DO THIS: Copy every line in the rows below word for word, keeping the same order.

PROVIDED DATA:
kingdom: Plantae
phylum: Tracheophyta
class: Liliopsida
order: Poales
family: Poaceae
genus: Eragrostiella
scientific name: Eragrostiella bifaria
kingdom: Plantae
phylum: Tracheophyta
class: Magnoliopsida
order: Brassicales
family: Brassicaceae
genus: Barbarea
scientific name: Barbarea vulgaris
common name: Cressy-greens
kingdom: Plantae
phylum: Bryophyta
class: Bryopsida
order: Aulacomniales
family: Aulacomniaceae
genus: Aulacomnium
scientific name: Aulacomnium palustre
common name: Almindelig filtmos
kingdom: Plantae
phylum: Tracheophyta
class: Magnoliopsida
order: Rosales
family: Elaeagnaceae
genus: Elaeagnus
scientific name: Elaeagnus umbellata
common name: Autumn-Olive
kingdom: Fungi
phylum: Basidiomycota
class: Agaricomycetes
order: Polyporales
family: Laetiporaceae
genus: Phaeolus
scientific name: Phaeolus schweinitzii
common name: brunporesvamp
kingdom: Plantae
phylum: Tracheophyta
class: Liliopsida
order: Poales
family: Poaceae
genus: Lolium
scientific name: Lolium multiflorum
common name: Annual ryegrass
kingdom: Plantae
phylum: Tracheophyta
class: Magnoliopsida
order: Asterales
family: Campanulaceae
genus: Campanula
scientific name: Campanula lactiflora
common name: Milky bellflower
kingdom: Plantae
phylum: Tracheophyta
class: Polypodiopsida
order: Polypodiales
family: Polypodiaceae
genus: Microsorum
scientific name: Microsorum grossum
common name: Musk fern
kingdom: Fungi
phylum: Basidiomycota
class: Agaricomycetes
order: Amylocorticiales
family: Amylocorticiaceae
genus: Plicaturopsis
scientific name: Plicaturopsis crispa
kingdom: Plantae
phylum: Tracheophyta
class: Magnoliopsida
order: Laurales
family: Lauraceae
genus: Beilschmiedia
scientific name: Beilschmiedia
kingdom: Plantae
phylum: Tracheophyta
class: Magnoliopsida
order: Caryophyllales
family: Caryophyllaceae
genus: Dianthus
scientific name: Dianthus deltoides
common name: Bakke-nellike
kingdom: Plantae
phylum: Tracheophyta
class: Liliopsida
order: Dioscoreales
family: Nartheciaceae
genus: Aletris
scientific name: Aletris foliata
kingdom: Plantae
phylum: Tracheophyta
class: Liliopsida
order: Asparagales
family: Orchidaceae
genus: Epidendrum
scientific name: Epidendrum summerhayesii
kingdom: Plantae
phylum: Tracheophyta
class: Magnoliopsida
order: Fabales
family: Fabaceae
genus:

ANSWER TO THIS TASK:
kingdom: Plantae
phylum: Tracheophyta
class: Liliopsida
order: Poales
family: Poaceae
genus: Eragrostiella
scientific name: Eragrostiella bifaria
kingdom: Plantae
phylum: Tracheophyta
class: Magnoliopsida
order: Brassicales
family: Brassicaceae
genus: Barbarea
scientific name: Barbarea vulgaris
common name: Cressy-greens
kingdom: Plantae
phylum: Bryophyta
class: Bryopsida
order: Aulacomniales
family: Aulacomniaceae
genus: Aulacomnium
scientific name: Aulacomnium palustre
common name: Almindelig filtmos
kingdom: Plantae
phylum: Tracheophyta
class: Magnoliopsida
order: Rosales
family: Elaeagnaceae
genus: Elaeagnus
scientific name: Elaeagnus umbellata
common name: Autumn-Olive
kingdom: Fungi
phylum: Basidiomycota
class: Agaricomycetes
order: Polyporales
family: Laetiporaceae
genus: Phaeolus
scientific name: Phaeolus schweinitzii
common name: brunporesvamp
kingdom: Plantae
phylum: Tracheophyta
class: Liliopsida
order: Poales
family: Poaceae
genus: Lolium
scientific name: Lolium multiflorum
common name: Annual ryegrass
kingdom: Plantae
phylum: Tracheophyta
class: Magnoliopsida
order: Asterales
family: Campanulaceae
genus: Campanula
scientific name: Campanula lactiflora
common name: Milky bellflower
kingdom: Plantae
phylum: Tracheophyta
class: Polypodiopsida
order: Polypodiales
family: Polypodiaceae
genus: Microsorum
scientific name: Microsorum grossum
common name: Musk fern
kingdom: Fungi
phylum: Basidiomycota
class: Agaricomycetes
order: Amylocorticiales
family: Amylocorticiaceae
genus: Plicaturopsis
scientific name: Plicaturopsis crispa
kingdom: Plantae
phylum: Tracheophyta
class: Magnoliopsida
order: Laurales
family: Lauraceae
genus: Beilschmiedia
scientific name: Beilschmiedia
kingdom: Plantae
phylum: Tracheophyta
class: Magnoliopsida
order: Caryophyllales
family: Caryophyllaceae
genus: Dianthus
scientific name: Dianthus deltoides
common name: Bakke-nellike
kingdom: Plantae
phylum: Tracheophyta
class: Liliopsida
order: Dioscoreales
family: Nartheciaceae
genus: Aletris
scientific name: Aletris foliata
kingdom: Plantae
phylum: Tracheophyta
class: Liliopsida
order: Asparagales
family: Orchidaceae
genus: Epidendrum
scientific name: Epidendrum summerhayesii
kingdom: Plantae
phylum: Tracheophyta
class: Magnoliopsida
order: Fabales
family: Fabaceae
genus:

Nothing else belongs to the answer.